A poluição atmosférica não é uma linha constante. Se pensarmos na concentração de partículas suspensas no ar como uma paisagem, teremos planaltos mas montanhas também. E estes “picos” são mais perigosos do que pensávamos: todos os anos, mais de um milhão de mortes prematuras ocorrem no mundo devido à exposição de curto prazo a um tipo de partículas finas, sugere um estudo publicado esta terça-feira na revista Lancet Planetary Health.
“O nosso estudo é o primeiro a estimar a carga de mortalidade global associada à exposição de curto prazo (diária) à poluição atmosférica. Ao contrário de estudos anteriores, que se concentraram principalmente na exposição a longo prazo (anual), damos uma visão mais completa das implicações imediatas para a saúde, melhorando assim a compreensão geral do impacto da poluição do ar nas taxas de mortalidade”, explica ao PÚBLICO o co-autor Yuming Guo.
Yuming Guo, professor de Saúde Global na Universidade de Monash, na Austrália, sublinha que a maioria dos estudos publicados até agora concentra-se em grandes cidades onde os níveis de poluição são consistentemente elevados. No artigo da Lancet Planetary Health, os cientistas preferiram olhar para os tais picos de poluição, fenómenos causados por incêndios, poeiras e outras emissões atmosféricas extremas (mas intermitentes) em cerca de 13.000 cidades e aldeias internacionais.
Os autores consideram como exposição de curto prazo a presença humana numa área urbana onde os picos de poluição se estenderam por horas ou, no máximo, alguns dias, entre 2000 e 2019. Foram analisadas apenas as PM 2,5, partículas assim chamadas porque não excedem os 2,5 micrómetros de diâmetro. Estes poluentes provêm de várias fontes, incluindo os veículos com motores de combustão e os grandes incêndios florestais.
“É inesperado que a percentagem de mortes relacionadas com a poluição atmosférica diária tenha permanecido quase inalterada entre 2000 e 2019. Isto indica que a proporção de mortes causadas pela poluição atmosférica diária não melhorou ao longo do tempo. É óbvio que precisamos de tomar mais medidas para diminuir os efeitos da poluição atmosférica na saúde das pessoas”, alerta Yuming Guo.

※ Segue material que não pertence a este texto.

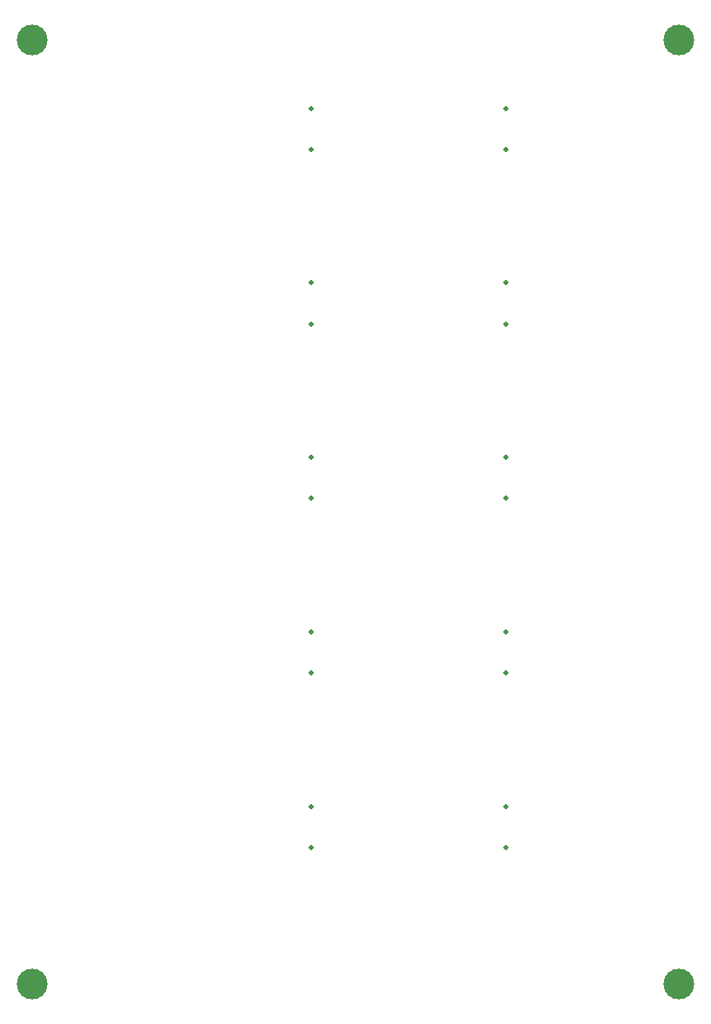
<source format=gbr>
%TF.GenerationSoftware,Altium Limited,Altium Designer,20.1.8 (145)*%
G04 Layer_Color=0*
%FSLAX45Y45*%
%MOMM*%
%TF.SameCoordinates,0E9F4796-1360-41E2-86C3-8BEED11D2ECA*%
%TF.FilePolarity,Positive*%
%TF.FileFunction,NonPlated,1,2,NPTH,Drill*%
%TF.Part,CustomerPanel*%
G01*
G75*
%TA.AperFunction,OtherDrill,Pad Free-1 (66mm,95mm)*%
%ADD51C,3.00000*%
%TA.AperFunction,OtherDrill,Pad Free-1 (3mm,95mm)*%
%ADD52C,3.00000*%
%TA.AperFunction,OtherDrill,Pad Free-1 (66mm,3mm)*%
%ADD53C,3.00000*%
%TA.AperFunction,OtherDrill,Pad Free-1 (3mm,3mm)*%
%ADD54C,3.00000*%
%TA.AperFunction,ComponentDrill*%
%ADD55C,0.50000*%
D51*
X6600000Y9500000D02*
D03*
D52*
X300000D02*
D03*
D53*
X6600000Y300000D02*
D03*
D54*
X300000D02*
D03*
D55*
X3013800Y1632000D02*
D03*
Y2032000D02*
D03*
X4913800Y1632000D02*
D03*
Y2032000D02*
D03*
X3013800Y3332000D02*
D03*
Y3732000D02*
D03*
X4913800Y3332000D02*
D03*
Y3732000D02*
D03*
X3013800Y5032000D02*
D03*
Y5432000D02*
D03*
X4913800Y5032000D02*
D03*
Y5432000D02*
D03*
X3013800Y6732000D02*
D03*
Y7132000D02*
D03*
X4913800Y6732000D02*
D03*
Y7132000D02*
D03*
X3013800Y8432000D02*
D03*
Y8832000D02*
D03*
X4913800Y8432000D02*
D03*
Y8832000D02*
D03*
%TF.MD5,2c92b8728ebb493e1083cb9d87547e7f*%
M02*

</source>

Os autores argumentam que o estudo apresenta “provas convincentes” de que os picos de poluição de curta duração contribuem significativamente para a carga de mortalidade global. Dessa forma, exortam os governos a agir reforçando as redes de transportes públicos, incentivando a aquisição de veículos eléctricos através de subsídios, promovendo as energias limpas e protegendo as populações durante os períodos críticos.
“Quando a poluição do ar fica muito forte de repente, é um grande perigo para a saúde. Precisamos de ter cuidado e tomar medidas para nos proteger. Ligar purificadores de ar, usar máscaras faciais e permanecer em casa quando a poluição é alta pode ajudar a reduzir a probabilidade de adoecer. Isto é muito importante, sobretudo para os idosos, pessoas com doenças crónicas, crianças e grávidas, uma vez que são mais vulneráveis que os demais”, acrescenta o professor da Universidade de Monash.
Os cientistas verificaram que mais de um quinto (22,74%) do total de mortes prematuras ocorre em zonas urbanas. A Ásia é de longe o continente mais afectado (65,2% da mortalidade global atribuíveis à exposição a partículas do tipo PM 2,5), seguida da África (17%), da Europa (12,1%) e das Américas (5,6%).
A carga de mortalidade foi mais elevada em áreas populosas e altamente poluídas na Ásia Oriental, no Sul da Ásia e na África Ocidental, com a fracção de mortes atribuíveis à exposição a curto prazo às PM 2,5 na Ásia Oriental sendo mais de 50% superior à média global, destaca uma nota de imprensa da Universidade de Monash.
A análise dos dados de 13.000 localidades, referentes aos vinte anos de emissões (2000-2019), exigiu não só grande capacidade computacional, mas também recursos humanos especializados em big data.
“Encontrámos vários desafios. Em primeiro lugar, existe uma necessidade premente de uma ampla capacidade de armazenamento para acomodar os vastos volumes de dados envolvidos. Além disso, a análise e o processamento desse conjunto colossal de informação exigem a utilização de recursos computacionais poderosos (supercomputadores). Por fim, a gestão eficaz da natureza complexa dos sistemas de big data requer competências e conhecimentos que só profissionais bem versados neste domínio têm”, explica Yuming Guo, numa resposta por email.